An array of investigative pieces have appeared on ABC News, the ProPublica website and inThe Wall Street Journal about the recent deadly oil spill off the Gulf of Mexico. Here are some highlights:

ABC News reports that BP has been fighting safety regulation for years.

In a letter sent last year to the Department of the Interior, BP objected to what it called “extensive, prescriptive regulations” proposed in new rules to toughen safety standards. “We believe industry’s current safety and environmental statistics demonstrate that the voluntary programs…continue to be very successful.”

But this resistance goes all the way back to the Clinton government. The oil company has lobbied hard to prevent the additional safety measures — and been pretty successful. The Sierra Club’s chairman told ABC that despite questions raised during the Bush administration about an additional layer of safeguards, the federal government decided not to push for more mandatory safety measures as they believed — get this — “the industry would be motivated to do it themselves.” Yeaaaaaah.

Thanks to Rhonda Schwartz, Brian Ross and Matthew Mosk for digging into BP’s history of fighting safety rules. Read the entire story here.

Meanwhile, this is not the first time that BP has found itself at the center of a major environmental disaster, reports ProPublica’s Abrahm Lustgarten.

In March 2005, a massive explosion ripped through a tower at BP’s refinery in Texas City, Texas, killing 15 workers and injuring 170 others. Investigators later determined that the company had ignored its own protocols on operating the tower, which was filled with gasoline, and that a warning system had been disabled.

The company pleaded guilty to federal felony charges and was fined more than $50 million by the U.S. Environmental Protection Agency.

The article goes on to cite multiple oil spills in Alaska and fines the company faced as a result of them. In the past year, Lustgarten writes, BP has been steadily cutting costs while its quarterly earnings are up by more than 100 percent. (Perhaps BP should use their profits to invest in more safety equipment.)

Meanwhile, the same reporter writes that the chemicals meant to break up the oil spill may have toxic properties of their own. They have been known to cause respiratory problems, kidney and blood disorders, headaches, vomiting and reproductive problems. They have also been found to kill fish eggs.
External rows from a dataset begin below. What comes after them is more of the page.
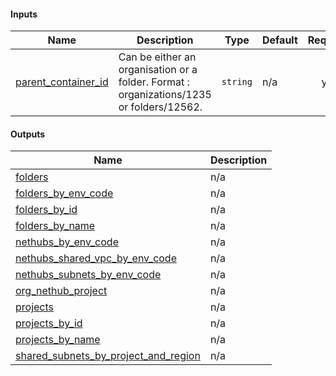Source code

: <!-- BEGIN_TF_DOCS -->
#### Inputs

| Name | Description | Type | Default | Required |
|------|-------------|------|---------|:--------:|
| <a name="input_parent_container_id"></a> [parent_container_id](#input_parent_container_id) | Can be either an organisation or a folder. Format : organizations/1235 or folders/12562. | `string` | n/a | yes |

#### Outputs

| Name | Description |
|------|-------------|
| <a name="output_folders"></a> [folders](#output_folders) | n/a |
| <a name="output_folders_by_env_code"></a> [folders_by_env_code](#output_folders_by_env_code) | n/a |
| <a name="output_folders_by_id"></a> [folders_by_id](#output_folders_by_id) | n/a |
| <a name="output_folders_by_name"></a> [folders_by_name](#output_folders_by_name) | n/a |
| <a name="output_nethubs_by_env_code"></a> [nethubs_by_env_code](#output_nethubs_by_env_code) | n/a |
| <a name="output_nethubs_shared_vpc_by_env_code"></a> [nethubs_shared_vpc_by_env_code](#output_nethubs_shared_vpc_by_env_code) | n/a |
| <a name="output_nethubs_subnets_by_env_code"></a> [nethubs_subnets_by_env_code](#output_nethubs_subnets_by_env_code) | n/a |
| <a name="output_org_nethub_project"></a> [org_nethub_project](#output_org_nethub_project) | n/a |
| <a name="output_projects"></a> [projects](#output_projects) | n/a |
| <a name="output_projects_by_id"></a> [projects_by_id](#output_projects_by_id) | n/a |
| <a name="output_projects_by_name"></a> [projects_by_name](#output_projects_by_name) | n/a |
| <a name="output_shared_subnets_by_project_and_region"></a> [shared_subnets_by_project_and_region](#output_shared_subnets_by_project_and_region) | n/a |
<!-- END_TF_DOCS -->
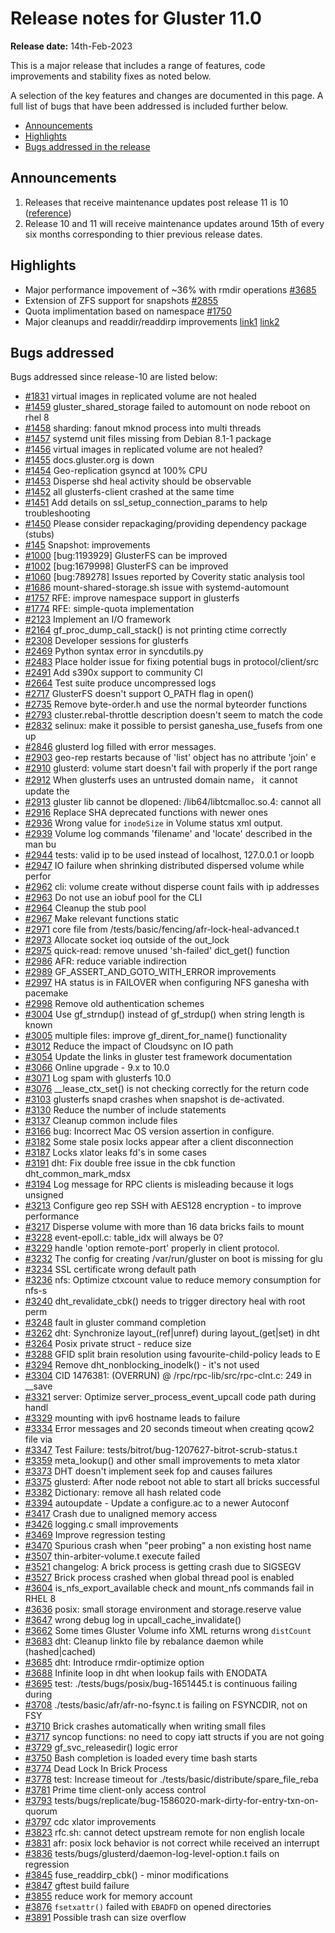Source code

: # Release notes for Gluster 11.0

**Release date:** 14th-Feb-2023

This is a major release that includes a range of features, code improvements and stability fixes as noted below.

A selection of the key features and changes are documented in this page.
A full list of bugs that have been addressed is included further below.

- [Announcements](#announcements)
- [Highlights](#highlights)
- [Bugs addressed in the release](#bugs-addressed)

## Announcements

1. Releases that receive maintenance updates post release 11 is 10
([reference](https://www.gluster.org/release-schedule/))
2. Release 10 and 11 will receive maintenance updates around 15th of every six months corresponding to thier previous release dates.




## Highlights
- Major performance impovement of ~36% with rmdir operations [#3685](https://github.com/gluster/glusterfs/issues/3685)
-  Extension of ZFS support for snapshots [#2855](https://github.com/gluster/glusterfs/pull/2855)
- Quota implimentation based on namespace [#1750](https://github.com/gluster/glusterfs/pull/1750)
- Major cleanups and readdir/readdirp improvements [link1](https://github.com/gluster/glusterfs/issues/3023#issuecomment-1011924449) [link2](https://github.com/gluster/glusterfs/issues/3023#issuecomment-1011924449)


## Bugs addressed

Bugs addressed since release-10 are listed below:

- [#1831](https://github.com/gluster/glusterfs/issues/1831) virtual images in replicated volume are not healed
- [#1459](https://github.com/gluster/glusterfs/issues/1459) gluster_shared_storage failed to automount on node reboot on rhel 8
- [#1458](https://github.com/gluster/glusterfs/issues/1458) sharding: fanout mknod process into multi threads
- [#1457](https://github.com/gluster/glusterfs/issues/1457) systemd unit files missing from Debian 8.1-1 package
- [#1456](https://github.com/gluster/glusterfs/issues/1456) virtual images in replicated volume are not healed?
- [#1455](https://github.com/gluster/glusterfs/issues/1455) docs.gluster.org is down
- [#1454](https://github.com/gluster/glusterfs/issues/1454) Geo-replication gsyncd at 100% CPU
- [#1453](https://github.com/gluster/glusterfs/issues/1453) Disperse shd heal activity should be observable
- [#1452](https://github.com/gluster/glusterfs/issues/1452) all glusterfs-client crashed at the same time
- [#1451](https://github.com/gluster/glusterfs/issues/1451) Add details on ssl_setup_connection_params to help troubleshooting
- [#1450](https://github.com/gluster/glusterfs/issues/1450) Please consider repackaging/providing dependency package (stubs)
- [#145](https://github.com/gluster/glusterfs/issues/145)  Snapshot: improvements
- [#1000](https://github.com/gluster/glusterfs/issues/1000) [bug:1193929] GlusterFS can be improved
- [#1002](https://github.com/gluster/glusterfs/issues/1002) [bug:1679998] GlusterFS can be improved
- [#1060](https://github.com/gluster/glusterfs/issues/1060) [bug:789278] Issues reported by Coverity static analysis tool
- [#1686](https://github.com/gluster/glusterfs/issues/1686) mount-shared-storage.sh issue with systemd-automount
- [#1757](https://github.com/gluster/glusterfs/issues/1757) RFE: improve namespace support in glusterfs
- [#1774](https://github.com/gluster/glusterfs/issues/1774) RFE: simple-quota implementation
- [#2123](https://github.com/gluster/glusterfs/issues/2123) Implement an I/O framework
- [#2164](https://github.com/gluster/glusterfs/issues/2164) gf_proc_dump_call_stack() is not printing ctime correctly
- [#2308](https://github.com/gluster/glusterfs/issues/2308) Developer sessions for glusterfs
- [#2469](https://github.com/gluster/glusterfs/issues/2469) Python syntax error in syncdutils.py
- [#2483](https://github.com/gluster/glusterfs/issues/2483) Place holder issue for fixing potential bugs in protocol/client/src
- [#2491](https://github.com/gluster/glusterfs/issues/2491) Add s390x support to community CI
- [#2664](https://github.com/gluster/glusterfs/issues/2664) Test suite produce uncompressed logs
- [#2717](https://github.com/gluster/glusterfs/issues/2717) GlusterFS doesn't support O_PATH flag in open()
- [#2735](https://github.com/gluster/glusterfs/issues/2735) Remove byte-order.h and use the normal byteorder functions
- [#2793](https://github.com/gluster/glusterfs/issues/2793) cluster.rebal-throttle description doesn't seem to match the code
- [#2832](https://github.com/gluster/glusterfs/issues/2832) selinux: make it possible to persist ganesha_use_fusefs from one up
- [#2846](https://github.com/gluster/glusterfs/issues/2846) glusterd log filled with error messages.
- [#2903](https://github.com/gluster/glusterfs/issues/2903) geo-rep restarts because of 'list' object has no attribute 'join' e
- [#2910](https://github.com/gluster/glusterfs/issues/2910) glusterd: volume start doesn't fail with properly if the port range
- [#2912](https://github.com/gluster/glusterfs/issues/2912) When glusterfs uses an untrusted domain name， it cannot update the
- [#2913](https://github.com/gluster/glusterfs/issues/2913) gluster lib cannot be dlopened: /lib64/libtcmalloc.so.4: cannot all
- [#2916](https://github.com/gluster/glusterfs/issues/2916) Replace SHA deprecated functions with newer ones
- [#2936](https://github.com/gluster/glusterfs/issues/2936) Wrong value for `inodeSize` in Volume status xml output.
- [#2939](https://github.com/gluster/glusterfs/issues/2939) Volume log commands 'filename' and 'locate' described in the man bu
- [#2944](https://github.com/gluster/glusterfs/issues/2944) tests: valid ip to be used instead of localhost, 127.0.0.1 or loopb
- [#2947](https://github.com/gluster/glusterfs/issues/2947) IO failure when shrinking distributed dispersed volume while perfor
- [#2962](https://github.com/gluster/glusterfs/issues/2962) cli: volume create without disperse count fails with ip addresses
- [#2963](https://github.com/gluster/glusterfs/issues/2963) Do not use an iobuf pool for the CLI
- [#2964](https://github.com/gluster/glusterfs/issues/2964) Cleanup the stub pool
- [#2967](https://github.com/gluster/glusterfs/issues/2967) Make relevant functions static
- [#2971](https://github.com/gluster/glusterfs/issues/2971) core file from /tests/basic/fencing/afr-lock-heal-advanced.t
- [#2973](https://github.com/gluster/glusterfs/issues/2973) Allocate socket ioq outside of the out_lock
- [#2975](https://github.com/gluster/glusterfs/issues/2975) quick-read: remove unused 'sh-failed' dict_get() function
- [#2986](https://github.com/gluster/glusterfs/issues/2986) AFR: reduce variable indirection
- [#2989](https://github.com/gluster/glusterfs/issues/2989) GF_ASSERT_AND_GOTO_WITH_ERROR improvements
- [#2997](https://github.com/gluster/glusterfs/issues/2997) HA status is in FAILOVER when configuring NFS ganesha with pacemake
- [#2998](https://github.com/gluster/glusterfs/issues/2998) Remove old authentication schemes
- [#3004](https://github.com/gluster/glusterfs/issues/3004) Use gf_strndup() instead of gf_strdup() when string length is known
- [#3005](https://github.com/gluster/glusterfs/issues/3005) multiple files: improve gf_dirent_for_name() functionality
- [#3012](https://github.com/gluster/glusterfs/issues/3012) Reduce the impact of Cloudsync on IO path
- [#3054](https://github.com/gluster/glusterfs/issues/3054) Update the links in gluster test framework documentation
- [#3066](https://github.com/gluster/glusterfs/issues/3066) Online upgrade - 9.x to 10.0
- [#3071](https://github.com/gluster/glusterfs/issues/3071) Log spam with glusterfs 10.0
- [#3076](https://github.com/gluster/glusterfs/issues/3076) __lease_ctx_set() is not checking correctly for the return code
- [#3103](https://github.com/gluster/glusterfs/issues/3103) glusterfs snapd crashes when snapshot is de-activated.
- [#3130](https://github.com/gluster/glusterfs/issues/3130) Reduce the number of include statements
- [#3137](https://github.com/gluster/glusterfs/issues/3137) Cleanup common include files
- [#3166](https://github.com/gluster/glusterfs/issues/3166) bug: Incorrect Mac OS version assertion in configure.
- [#3182](https://github.com/gluster/glusterfs/issues/3182) Some stale posix locks appear after a client disconnection
- [#3187](https://github.com/gluster/glusterfs/issues/3187) Locks xlator leaks fd's in some cases
- [#3191](https://github.com/gluster/glusterfs/issues/3191) dht: Fix double free issue in the cbk function dht_common_mark_mdsx
- [#3194](https://github.com/gluster/glusterfs/issues/3194) Log message for RPC clients is misleading because it logs unsigned
- [#3213](https://github.com/gluster/glusterfs/issues/3213) Configure geo rep SSH with AES128 encryption - to improve performance
- [#3217](https://github.com/gluster/glusterfs/issues/3217) Disperse volume with more than 16 data bricks fails to mount
- [#3228](https://github.com/gluster/glusterfs/issues/3228) event-epoll.c: table_idx will always be 0?
- [#3229](https://github.com/gluster/glusterfs/issues/3229) handle 'option remote-port' properly in client protocol.
- [#3232](https://github.com/gluster/glusterfs/issues/3232) The config for creating /var/run/gluster on boot is missing for glu
- [#3234](https://github.com/gluster/glusterfs/issues/3234) SSL certificate wrong default path
- [#3236](https://github.com/gluster/glusterfs/issues/3236) nfs: Optimize ctxcount value to reduce memory consumption for nfs-s
- [#3240](https://github.com/gluster/glusterfs/issues/3240) dht_revalidate_cbk() needs to trigger directory heal with root perm
- [#3248](https://github.com/gluster/glusterfs/issues/3248) fault in gluster command completion
- [#3262](https://github.com/gluster/glusterfs/issues/3262) dht: Synchronize layout_(ref|unref) during layout_(get|set) in dht
- [#3264](https://github.com/gluster/glusterfs/issues/3264) Posix private struct - reduce size
- [#3288](https://github.com/gluster/glusterfs/issues/3288) GFID split brain resolution using favourite-child-policy leads to E
- [#3294](https://github.com/gluster/glusterfs/issues/3294) Remove dht_nonblocking_inodelk() - it's not used
- [#3304](https://github.com/gluster/glusterfs/issues/3304) CID 1476381: (OVERRUN) @ /rpc/rpc-lib/src/rpc-clnt.c: 249 in __save
- [#3321](https://github.com/gluster/glusterfs/issues/3321) server: Optimize server_process_event_upcall code path during handl
- [#3329](https://github.com/gluster/glusterfs/issues/3329) mounting with ipv6 hostname leads to failure
- [#3334](https://github.com/gluster/glusterfs/issues/3334) Error messages and 20 seconds timeout when creating qcow2 file via
- [#3347](https://github.com/gluster/glusterfs/issues/3347) Test Failure: tests/bitrot/bug-1207627-bitrot-scrub-status.t
- [#3359](https://github.com/gluster/glusterfs/issues/3359) meta_lookup() and other small improvements to meta xlator
- [#3373](https://github.com/gluster/glusterfs/issues/3373) DHT doesn't implement seek fop and causes failures
- [#3375](https://github.com/gluster/glusterfs/issues/3375) glusterd: After node reboot not able to start all bricks successful
- [#3382](https://github.com/gluster/glusterfs/issues/3382) Dictionary: remove all hash related code
- [#3394](https://github.com/gluster/glusterfs/issues/3394) autoupdate - Update a configure.ac to a newer Autoconf
- [#3417](https://github.com/gluster/glusterfs/issues/3417) Crash due to unaligned memory access
- [#3426](https://github.com/gluster/glusterfs/issues/3426) logging.c small improvements
- [#3469](https://github.com/gluster/glusterfs/issues/3469) Improve regression testing
- [#3470](https://github.com/gluster/glusterfs/issues/3470) Spurious crash when "peer probing" a non existing host name
- [#3507](https://github.com/gluster/glusterfs/issues/3507) thin-arbiter-volume.t execute failed
- [#3521](https://github.com/gluster/glusterfs/issues/3521) changelog: A brick process is getting crash due to SIGSEGV
- [#3527](https://github.com/gluster/glusterfs/issues/3527) Brick process crashed when global thread pool is enabled
- [#3604](https://github.com/gluster/glusterfs/issues/3604) is_nfs_export_available check and mount_nfs commands fail in RHEL 8
- [#3636](https://github.com/gluster/glusterfs/issues/3636) posix: small storage environment and storage.reserve value
- [#3647](https://github.com/gluster/glusterfs/issues/3647) wrong debug log in upcall_cache_invalidate()
- [#3662](https://github.com/gluster/glusterfs/issues/3662) Some times Gluster Volume info XML returns wrong `distCount`
- [#3683](https://github.com/gluster/glusterfs/issues/3683) dht: Cleanup linkto file by rebalance daemon while (hashed|cached)
- [#3685](https://github.com/gluster/glusterfs/issues/3685) dht: Introduce rmdir-optimize option
- [#3688](https://github.com/gluster/glusterfs/issues/3688) Infinite loop in dht when lookup fails with ENODATA
- [#3695](https://github.com/gluster/glusterfs/issues/3695) test: ./tests/bugs/posix/bug-1651445.t is continuous failing during
- [#3708](https://github.com/gluster/glusterfs/issues/3708) ./tests/basic/afr/afr-no-fsync.t is failing on FSYNCDIR, not on FSY
- [#3710](https://github.com/gluster/glusterfs/issues/3710) Brick crashes automatically when writing small files
- [#3717](https://github.com/gluster/glusterfs/issues/3717) syncop functions: no need to copy iatt structs if you are not going
- [#3729](https://github.com/gluster/glusterfs/issues/3729) gf_svc_releasedir() logic error
- [#3750](https://github.com/gluster/glusterfs/issues/3750) Bash completion is loaded every time bash starts
- [#3774](https://github.com/gluster/glusterfs/issues/3774) Dead Lock In Brick Process
- [#3778](https://github.com/gluster/glusterfs/issues/3778) test: Increase timeout for ./tests/basic/distribute/spare_file_reba
- [#3781](https://github.com/gluster/glusterfs/issues/3781) Prime time client-only access control
- [#3793](https://github.com/gluster/glusterfs/issues/3793) tests/bugs/replicate/bug-1586020-mark-dirty-for-entry-txn-on-quorum
- [#3797](https://github.com/gluster/glusterfs/issues/3797) cdc xlator improvements
- [#3823](https://github.com/gluster/glusterfs/issues/3823) rfc.sh: cannot detect upstream remote for non english locale
- [#3831](https://github.com/gluster/glusterfs/issues/3831) afr: posix lock behavior is not correct while received an interrupt
- [#3836](https://github.com/gluster/glusterfs/issues/3836) tests/bugs/glusterd/daemon-log-level-option.t fails on regression
- [#3845](https://github.com/gluster/glusterfs/issues/3845) fuse_readdirp_cbk() - minor modifications
- [#3847](https://github.com/gluster/glusterfs/issues/3847) gftest build failure
- [#3855](https://github.com/gluster/glusterfs/issues/3855) reduce work for memory account
- [#3876](https://github.com/gluster/glusterfs/issues/3876) `fsetxattr()` failed with `EBADFD` on opened directories
- [#3891](https://github.com/gluster/glusterfs/issues/3891) Possible trash can size overflow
“There is a chemical toxicity to the dispersant compound that in many ways is worse than oil,” said Richard Charter, a foremost expert on marine biology and oil spills who is a senior policy advisor for Marine Programs for Defenders of Wildlife and is chairman of the Gulf of the Farallones National Marine Sanctuary Advisory Council. “It’s a trade off — you’re damned if you do damned if you don’t — of trying to minimize the damage coming to shore, but in so doing you may be more seriously damaging the ecosystem offshore.”

Read the full article here.

Meanwhile, the WSJ reports that Transocean, the company that BP is blaming for the disaster — “It wasn’t our accident, but we are absolutely responsible for the oil, for cleaning it up, and that’s what we intend to do,” BP Group CEO Tony Hayward told NBC’s “TODAY” show. The rig that exploded on April 20 and then sank was run by another company, Transocean, he reminded viewers. That rig, he said, “was run by their people, their processes” — eliminated executive bonuses last year, as an incentive to prevent future accidents like the deaths of four company employees in 2009.